----- DATASET SECTION -----

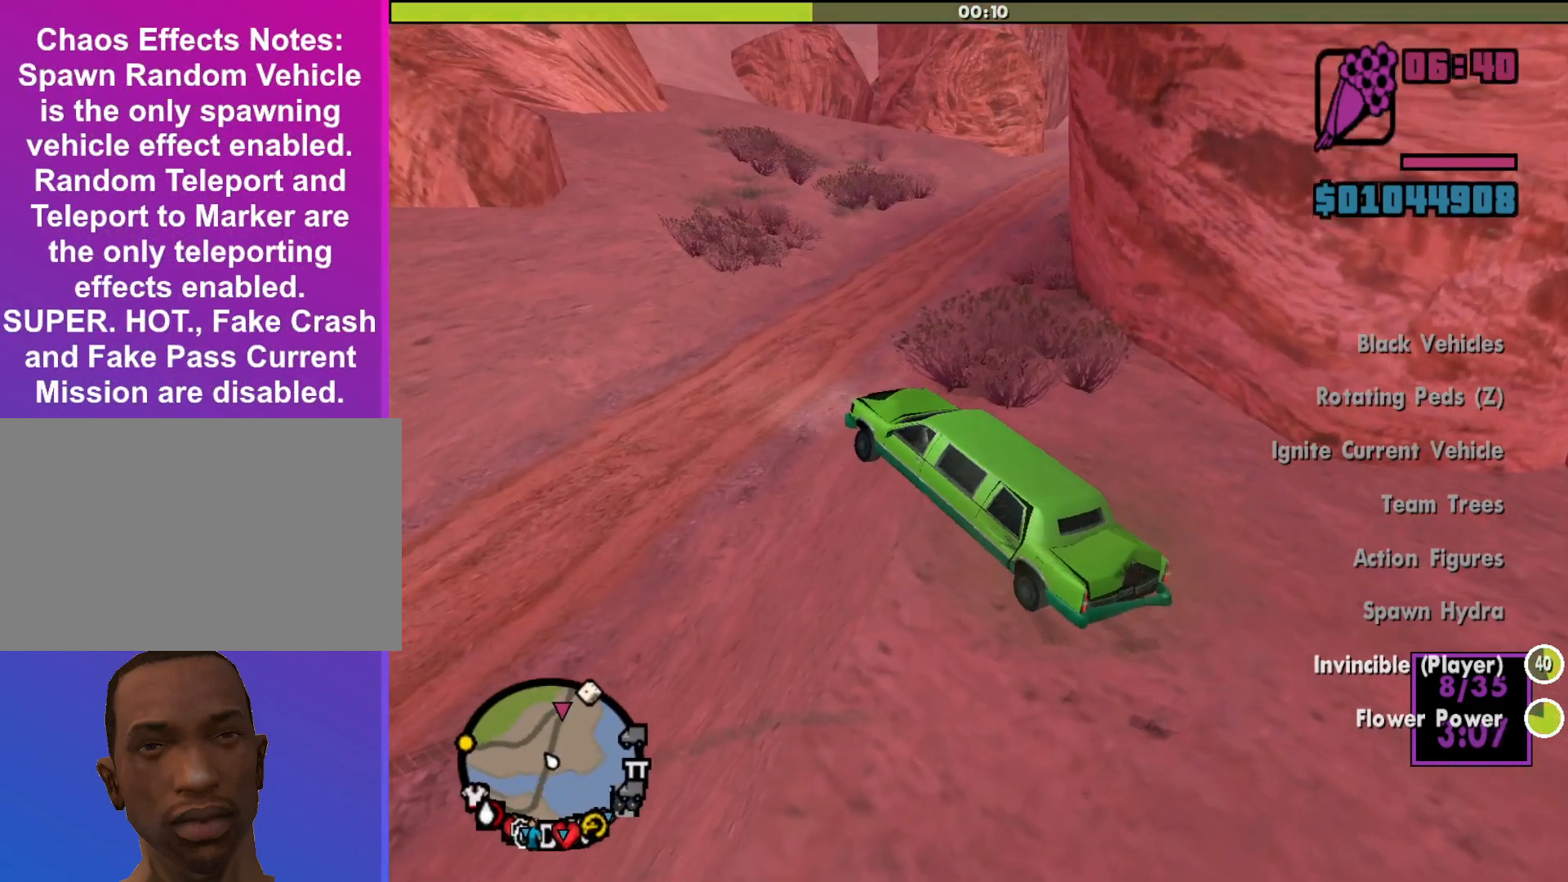
{"keys": ["d", "w"], "mouse": [], "events": [[67, "d", "down"]]}
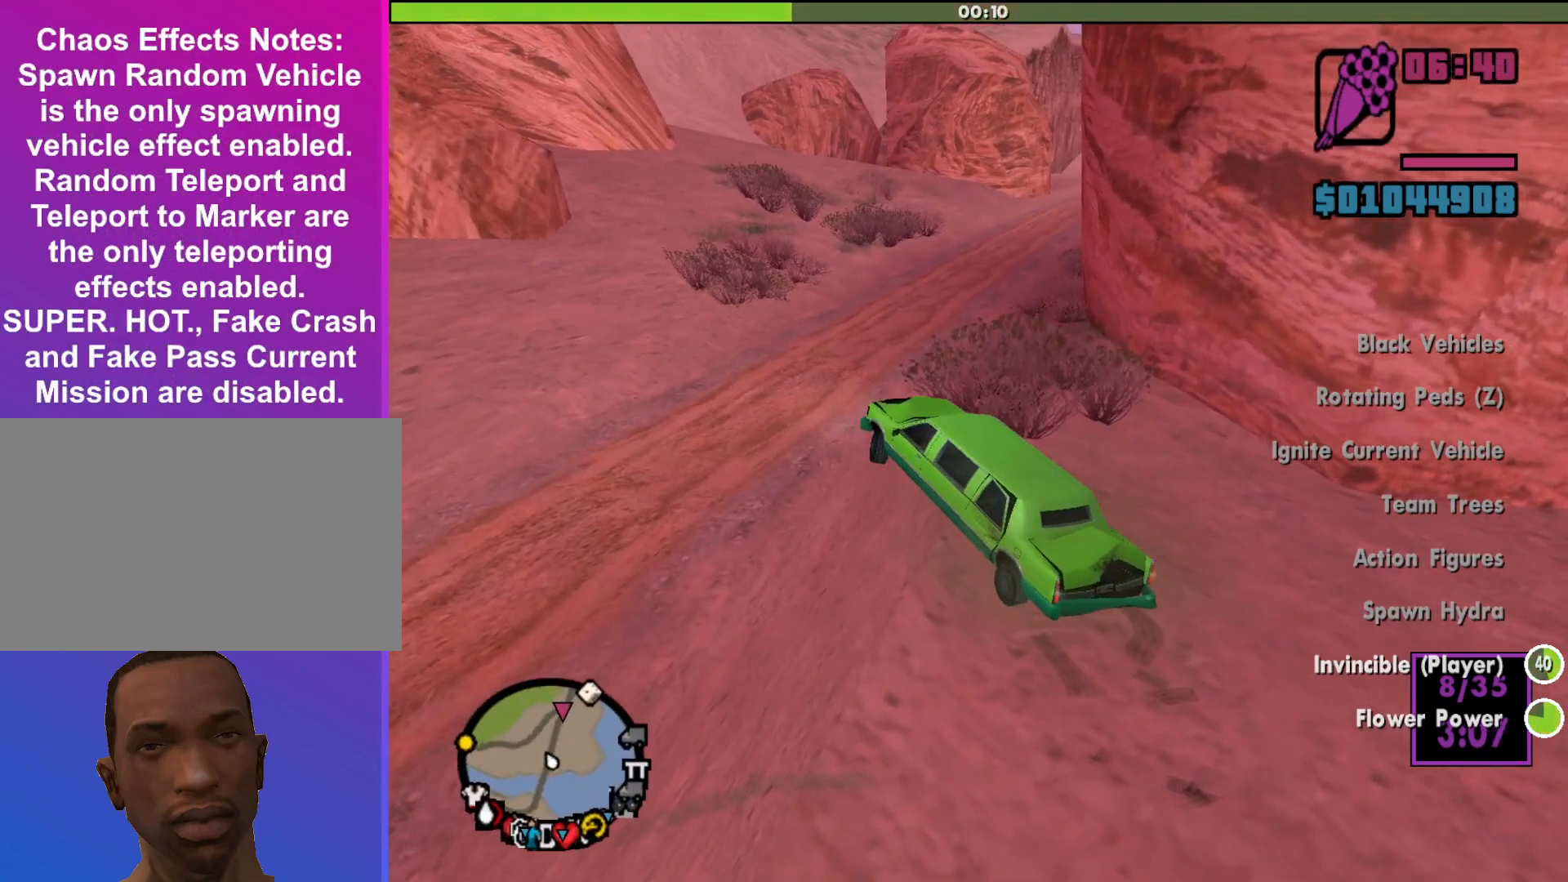
{"keys": ["w"], "mouse": [], "events": [[233, "d", "up"]]}
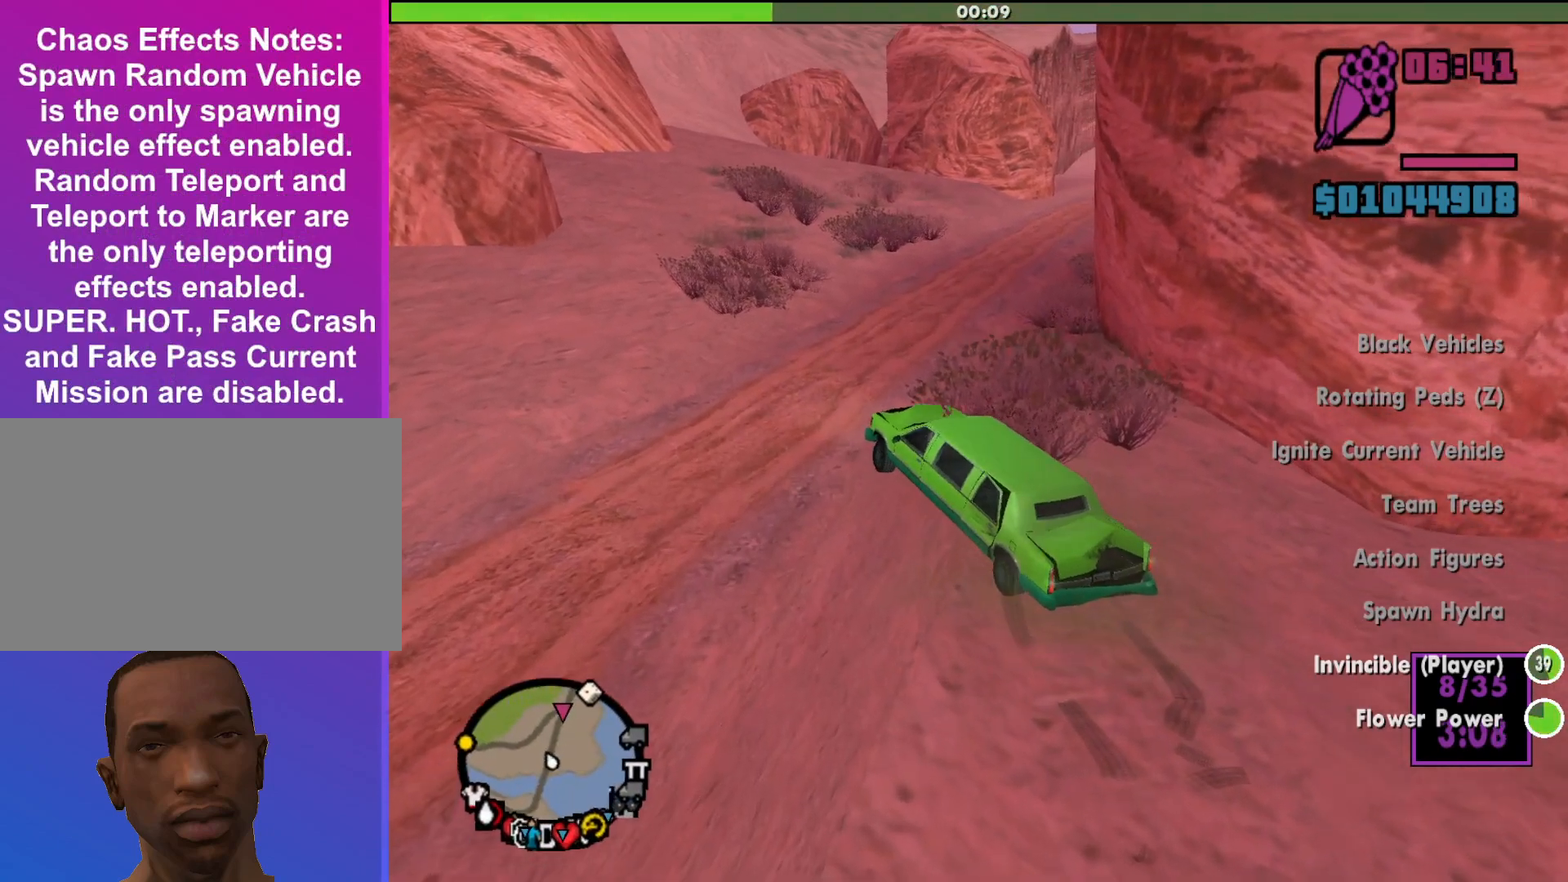
{"keys": ["d", "w"], "mouse": [], "events": [[233, "d", "down"]]}
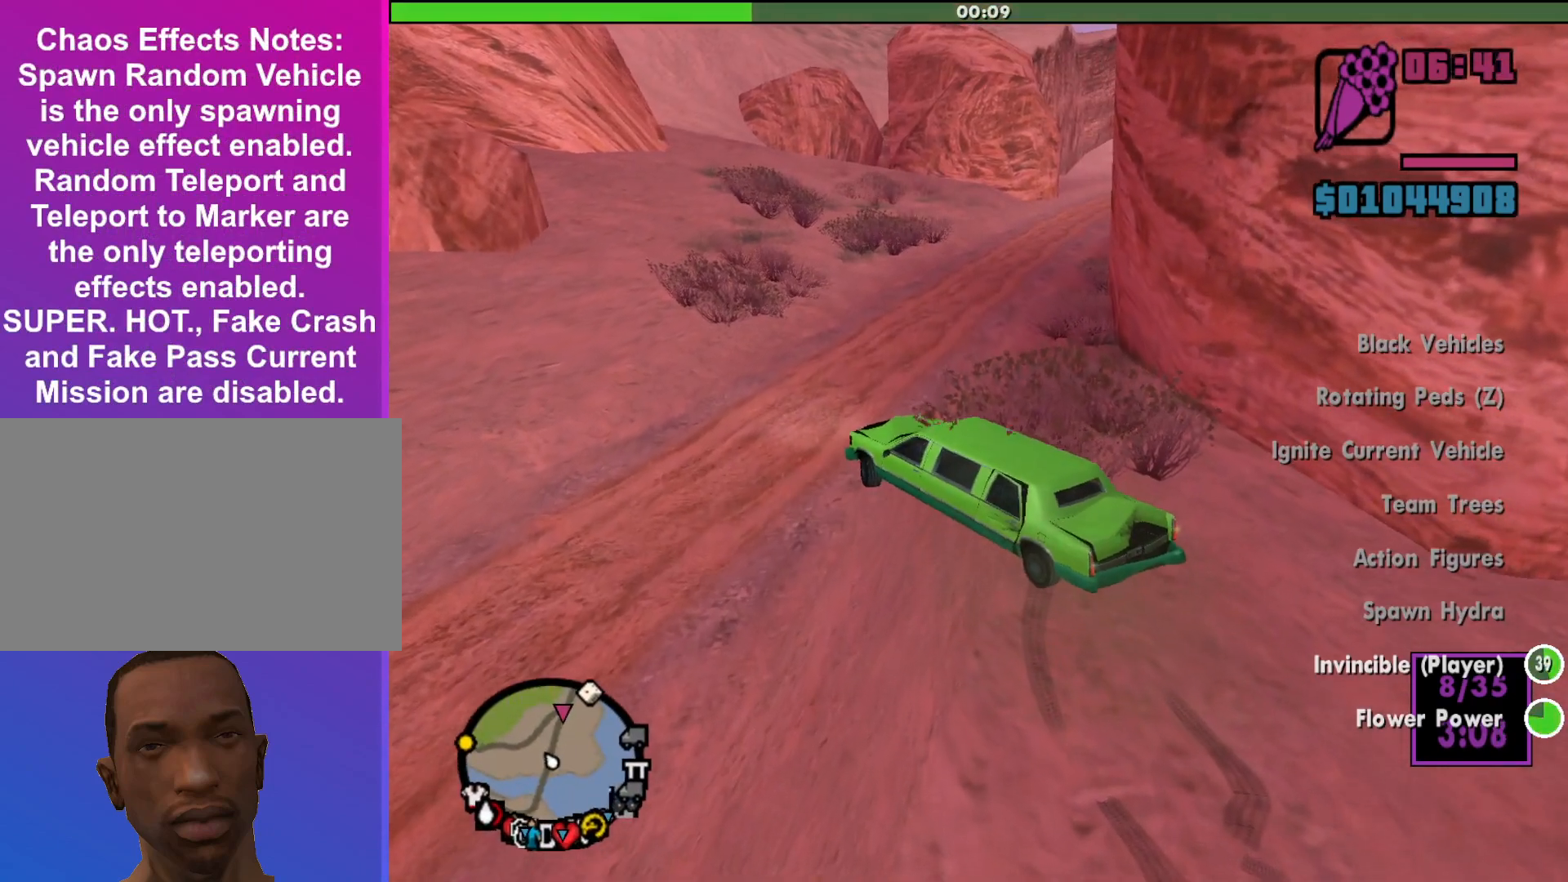
{"keys": ["d", "w"], "mouse": [], "events": []}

-----

- [EXERCISE DESCRIPTION]:
Without including a single picture, restate all of the data word for word.

- [ANSWER BELOW]:
{"keys": ["d", "w"], "mouse": [], "events": [[67, "d", "down"]]}
{"keys": ["w"], "mouse": [], "events": [[233, "d", "up"]]}
{"keys": ["d", "w"], "mouse": [], "events": [[233, "d", "down"]]}
{"keys": ["d", "w"], "mouse": [], "events": []}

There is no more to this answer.